Of a great interest in the white-throated sparrow is the identification and fine mapping of chromosomal rearrangements affecting morph-related genes. Thorneycroft [27, 28] first showed that the association between morph and genotype (i.e., the presence or absence of ZAL2m) was absolute. Much later, researchers have shown that the rearrangement of ZAL2/ZAL2m is complex, involving multiple inversions and perhaps linkages with other chromosomes [17, 29, 30]. However, it is still unclear how these rearrangements affect gene function in the two morphs. Characterizing the white-throated BAC library is an essential first step for physical and comparative mapping. Here we focused our study on a number of candidate genes that may be involved in regulating genetic differences between the white and tan morphs (see additional file 2: Targeted Candidate Genes for the list of candidate genes). Each of these genes plays an important role in controlling pathways with significant morphological and behavioral consequences. Importantly, some of them are located on GGA3 and GGA4 and might be directly affected with the intra-chromosomal rearrangements observed in the two morphs. In addition, positive white-throated sparrow BACs that were identified as certain genes or markers are being used in FISH to complete a cytogenetic map for both tan and white morphs of the white-throated sparrow. The FISH mapping will reveal new details about organization and evolution of ZAL2, ZAL3, and other chromosomes in this species and other related Emberizids. Eventually, it will be possible to identify sparrow clones that harbor affected candidate genes critical for regulation and manifestation of qualitative, reproductive and behavioral traits in two morphs. These BAC clones can be sequenced to reveal the DNA variation underlying the striking phenotypic differences between the two morphs. Importantly, BAC clones mapped to ZAL2/ZAL2m and ZAL3/ZAL3a may represent both normal and rearranged chromosomes because a single white female (ZAL2/ZAL2m) was used as a DNA source for the library construction [30]. This library can be used to reveal genomic differences (including breakpoints and affected genes) between the two morphs by BAC end sequence and FISH analyses (e. g. [18, 48, 49]).

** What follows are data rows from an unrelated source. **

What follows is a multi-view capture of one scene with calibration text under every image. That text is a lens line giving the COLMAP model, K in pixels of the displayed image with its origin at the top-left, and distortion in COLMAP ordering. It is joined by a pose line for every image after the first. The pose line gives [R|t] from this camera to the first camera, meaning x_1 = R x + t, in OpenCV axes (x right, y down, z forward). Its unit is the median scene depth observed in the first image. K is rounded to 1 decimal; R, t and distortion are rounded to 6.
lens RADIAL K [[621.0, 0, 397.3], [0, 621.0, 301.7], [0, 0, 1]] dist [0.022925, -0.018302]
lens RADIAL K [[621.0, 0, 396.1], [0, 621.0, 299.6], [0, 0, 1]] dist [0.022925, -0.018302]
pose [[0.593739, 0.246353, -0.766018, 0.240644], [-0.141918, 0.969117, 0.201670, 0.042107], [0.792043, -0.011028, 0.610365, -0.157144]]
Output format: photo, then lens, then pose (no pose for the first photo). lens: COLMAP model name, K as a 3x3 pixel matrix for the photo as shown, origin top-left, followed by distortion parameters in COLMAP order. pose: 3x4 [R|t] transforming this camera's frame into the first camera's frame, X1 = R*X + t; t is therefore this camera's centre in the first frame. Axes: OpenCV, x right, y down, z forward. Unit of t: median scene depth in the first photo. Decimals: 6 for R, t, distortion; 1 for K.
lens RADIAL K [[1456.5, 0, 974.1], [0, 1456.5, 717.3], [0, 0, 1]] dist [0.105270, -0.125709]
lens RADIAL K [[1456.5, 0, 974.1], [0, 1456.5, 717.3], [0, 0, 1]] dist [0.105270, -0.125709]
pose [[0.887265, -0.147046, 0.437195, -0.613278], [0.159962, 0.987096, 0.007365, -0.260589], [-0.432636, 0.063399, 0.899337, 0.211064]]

A complete understanding of genomes will require both an interdisciplinary, systems-based approach [7, 50] as well as a toolbase that extends far beyond model organisms [6]. Here we show the utility of cross-species overgo hybridization for characterizing BAC libraries of non-model organisms. Unlike other techniques that require sequence information (e.g. [51]), this technique can be accomplished with relatively little starting knowledge of the target genome. The result of such an analysis is a list of relevant genes and markers that can be used for physical mapping, linkage and candidate gene analyses. Furthermore, comparative overgo mapping advances our understanding of biological diversity by facilitating evolutionary comparisons across taxa that have diverged over 100 million years ago.